WHAT THIS TASK INVOLVES:
I'd like every entry transcribed word for word, with no pictures.

--- TASK INPUT Enclosed Below ---

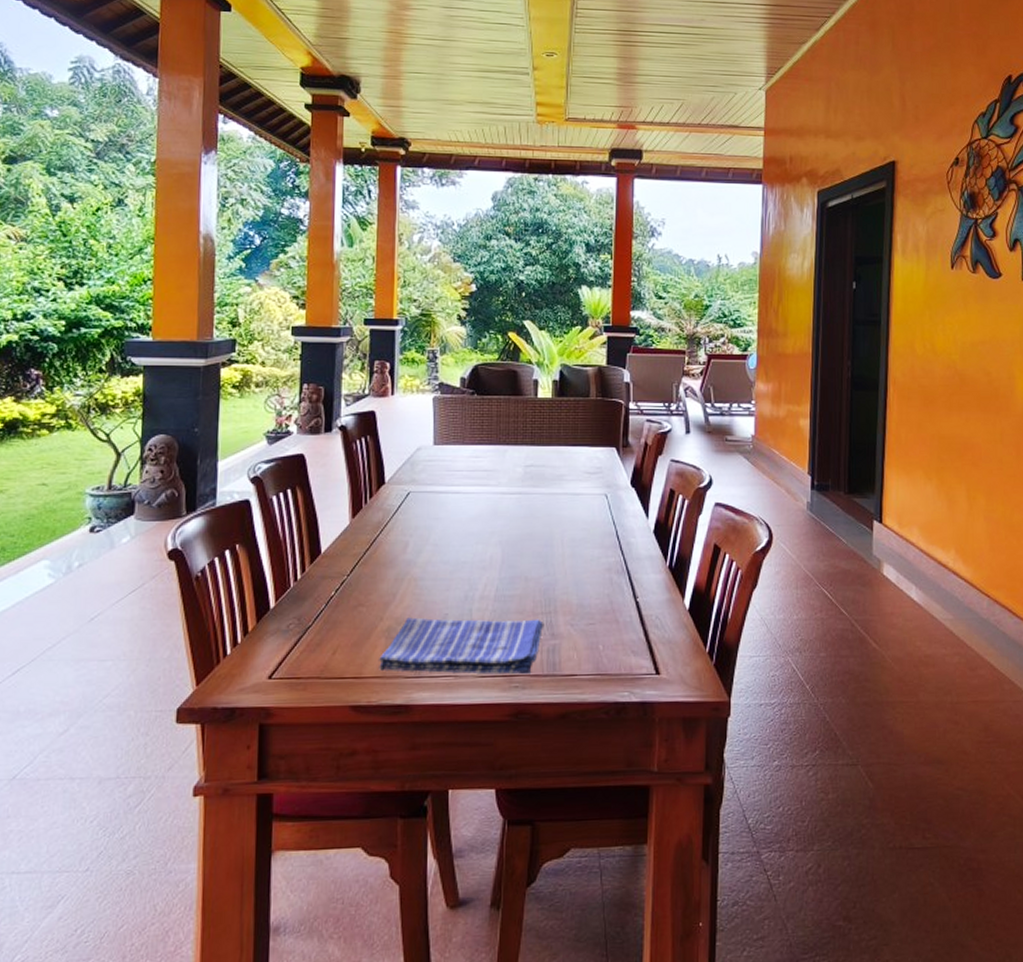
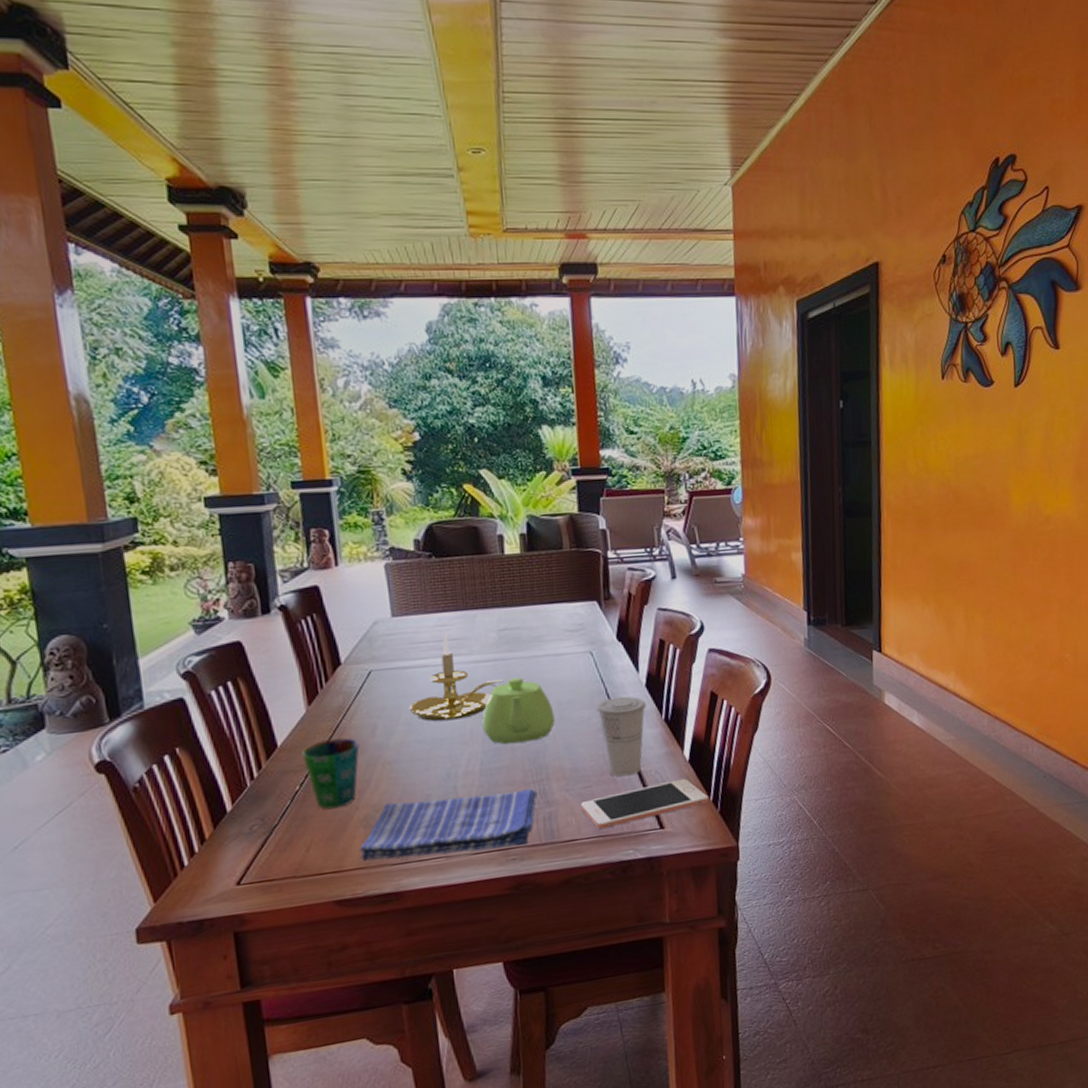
cup: none [341,551,391,617] -> present [302,737,360,810]
candle holder: none [438,464,525,546] -> present [409,633,504,722]
teapot: none [501,512,567,574] -> present [482,677,555,745]
cell phone: none [583,627,705,668] -> present [581,778,709,830]
cup: none [606,540,653,618] -> present [596,696,647,777]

--- End of Enclosed TASK INPUT ---

EXERCISE OUTPUT:
cup: none [341,551,391,617] -> present [302,737,360,810]
candle holder: none [438,464,525,546] -> present [409,633,504,722]
teapot: none [501,512,567,574] -> present [482,677,555,745]
cell phone: none [583,627,705,668] -> present [581,778,709,830]
cup: none [606,540,653,618] -> present [596,696,647,777]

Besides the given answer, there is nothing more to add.